#### WHAT YOU NEED TO DO:
The answer should consist of each line below that contains the word "grupos".

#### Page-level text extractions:
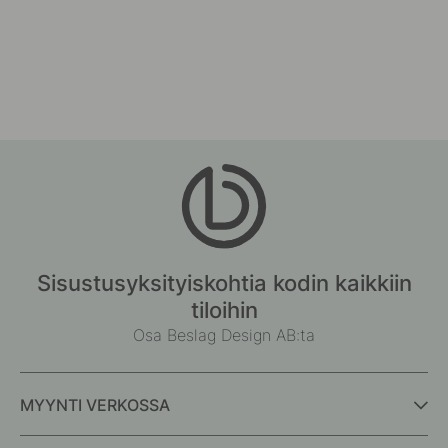
Sisustusyksityiskohtia kodin kaikkiin
tiloihin
Osa Beslag Design AB:ta
MYYNTI VERKOSSA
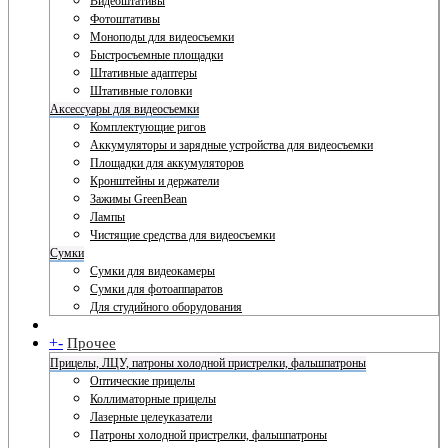
Видеоштативы
Фотоштативы
Моноподы для видеосъемки
Быстросъемные площадки
Штативные адаптеры
Штативные головки
Аксессуары для видеосъемки
Комплектующие ригов
Аккумуляторы и зарядные устройства для видеосъемки
Площадки для аккумуляторов
Кронштейны и держатели
Зажимы GreenBean
Лампы
Чистящие средства для видеосъемки
Сумки
Сумки для видеокамеры
Сумки для фотоаппаратов
Для студийного оборудования
+
-
Прочее
Прицелы, ЛЦУ, патроны холодной пристрелки, фальшпатроны
Оптические прицелы
Коллиматорные прицелы
Лазерные целеуказатели
Патроны холодной пристрелки, фальшпатроны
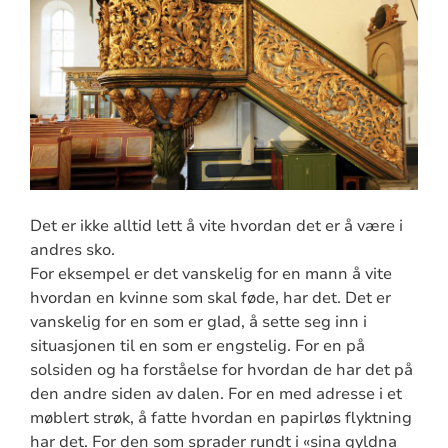
Det er ikke alltid lett å vite hvordan det er å være i
andres sko.
For eksempel er det vanskelig for en mann å vite
hvordan en kvinne som skal føde, har det. Det er
vanskelig for en som er glad, å sette seg inn i
situasjonen til en som er engstelig. For en på
solsiden og ha forståelse for hvordan de har det på
den andre siden av dalen. For en med adresse i et
møblert strøk, å fatte hvordan en papirløs flyktning
har det. For den som sprader rundt i «sina gyldna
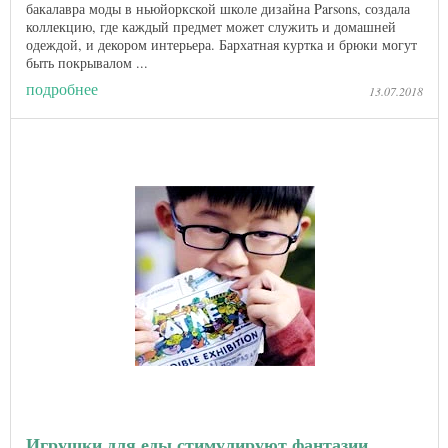
бакалавра моды в ньюйоркской школе дизайна Parsons, создала
коллекцию, где каждый предмет может служить и домашней
одеждой, и декором интерьера. Бархатная куртка и брюки могут
быть покрывалом ...
подробнее
13.07.2018
Игрушки для еды стимулируют фантазии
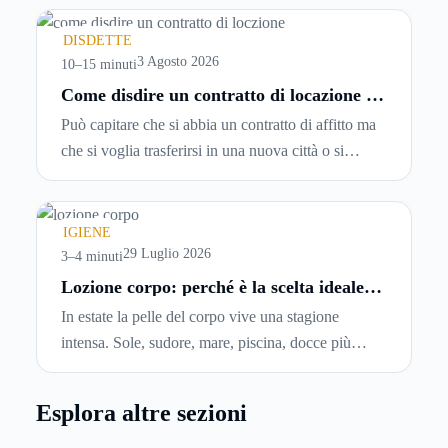
leggerle davvero. Tutto avviene in pochi minuti,
spesso senza che ci si fermi a capire dove si sta
DISDETTE
entrando.
3 Agosto 2026
10–15 minuti
Come disdire un contratto di locazione in
modo corretto ed efficace
Può capitare che si abbia un contratto di affitto ma
che si voglia trasferirsi in una nuova città o si
abbiano problemi a pagare il canone, per cui si
comincia a cercare un’altra abitazione: è legittimo
chiedersi se è possibile
disdire il contratto di
IGIENE
locazione
prima che scada. In questa guida
29 Luglio 2026
3–4 minuti
capiremo come inviare la disdetta per un contratto
Lozione corpo: perché è la scelta ideale
per idratare la pelle in estate
di affitto.
In estate la pelle del corpo vive una stagione
intensa. Sole, sudore, mare, piscina, docce più
frequenti e aria condizionata possono renderla
meno morbida, più disidratata o semplicemente
Esplora altre sezioni
meno confortevole. Eppure, proprio nei mesi caldi,
molte persone smettono di applicare prodotti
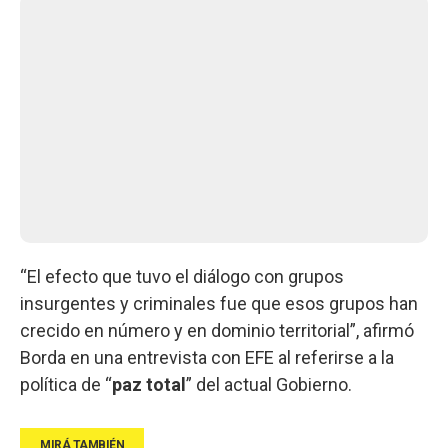
“El efecto que tuvo el diálogo con grupos
insurgentes y criminales fue que esos grupos han
crecido en número y en dominio territorial”, afirmó
Borda en una entrevista con EFE al referirse a la
política de “
paz
total
” del actual Gobierno.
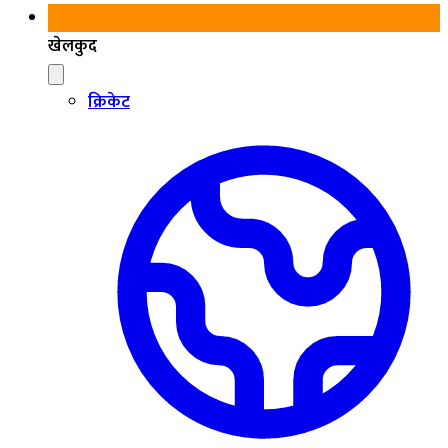
खेलकुद
क्रिकेट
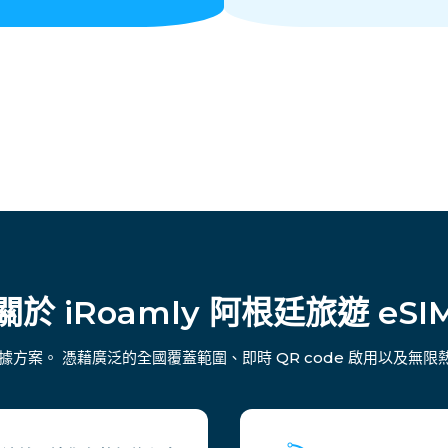
關於 iRoamly 阿根廷旅遊 eSI
數據方案。 憑藉廣泛的全國覆蓋範圍、即時 QR code 啟用以及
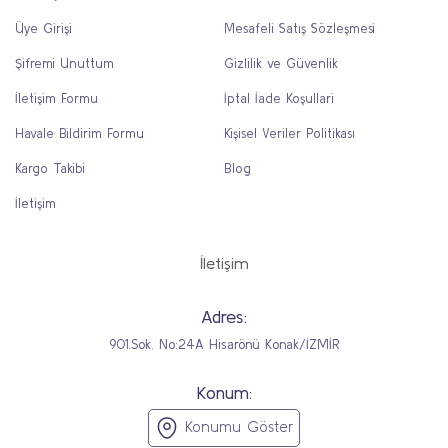
Üye Girişi
Mesafeli Satış Sözleşmesi
Şifremi Unuttum
Gizlilik ve Güvenlik
İletişim Formu
İptal İade Koşullari
Havale Bildirim Formu
Kişisel Veriler Politikası
Kargo Takibi
Blog
İletişim
İletişim
Adres:
901.Sok. No:24A Hisarönü Konak/İZMİR
Konum:
Konumu Göster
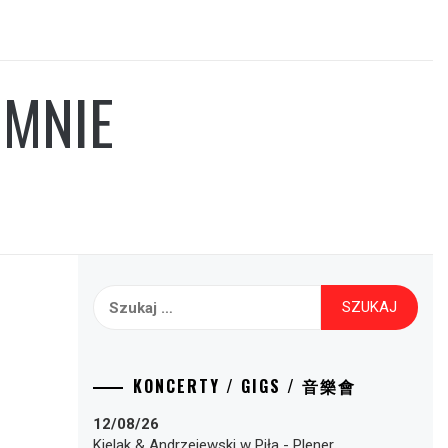
 MNIE
Szukaj:
KONCERTY / GIGS / 音樂會
12/08/26
Kielak & Andrzejewski
w
Piła
-
Plener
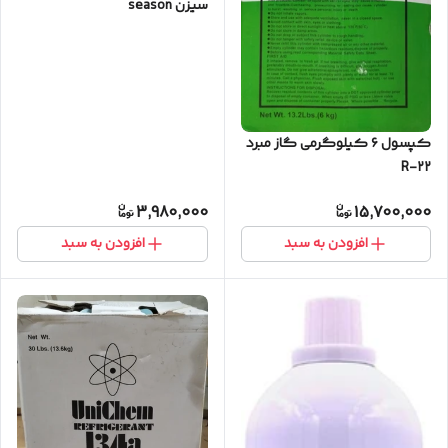
سیزن season
کپسول ۶ کیلوگرمی گاز مبرد
R-۲۲
3,980,000
15,700,000
افزودن به سبد
افزودن به سبد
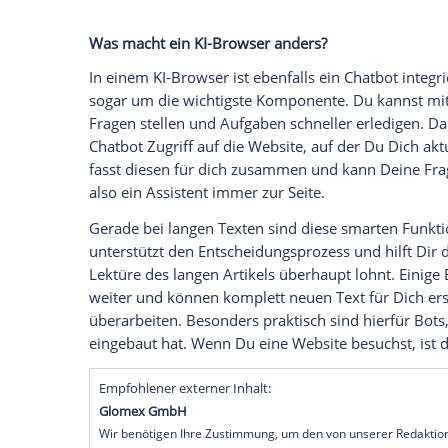
nennen. Immer mehr clevere Funktionen 
Erkunden des Internets. Sie sind direkt in
Vorteile. So lassen sich die Inhalte von
We
Besucher erhält also einen schnelleren Ü
viele andere Aufgaben übernehmen. Das 
den Nutzer.
Auf dem Markt sind aktuell vor allem sec
verdienen einen näheren Blick und offe
teilweise erhebliche Unterschiede beste
Was macht ein KI-Browser anders?
In einem KI-Browser ist ebenfalls ein Chat
sogar um die wichtigste Komponente. Du
Fragen stellen und Aufgaben schneller er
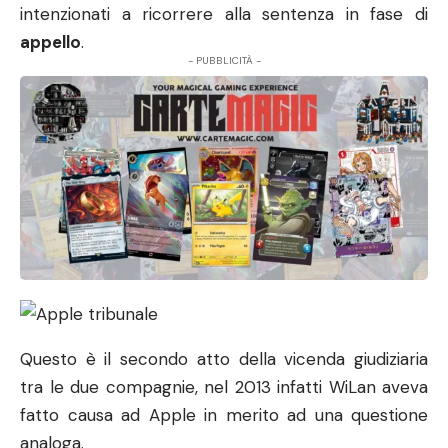
intenzionati a ricorrere alla sentenza in fase di
appello
.
- PUBBLICITÀ -
Questo è il secondo atto della vicenda giudiziaria
tra le due compagnie, nel 2013 infatti WiLan aveva
fatto causa ad Apple in merito ad una questione
analoga.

#### RESULT BELOW:
“El efecto que tuvo el diálogo con grupos
insurgentes y criminales fue que esos grupos han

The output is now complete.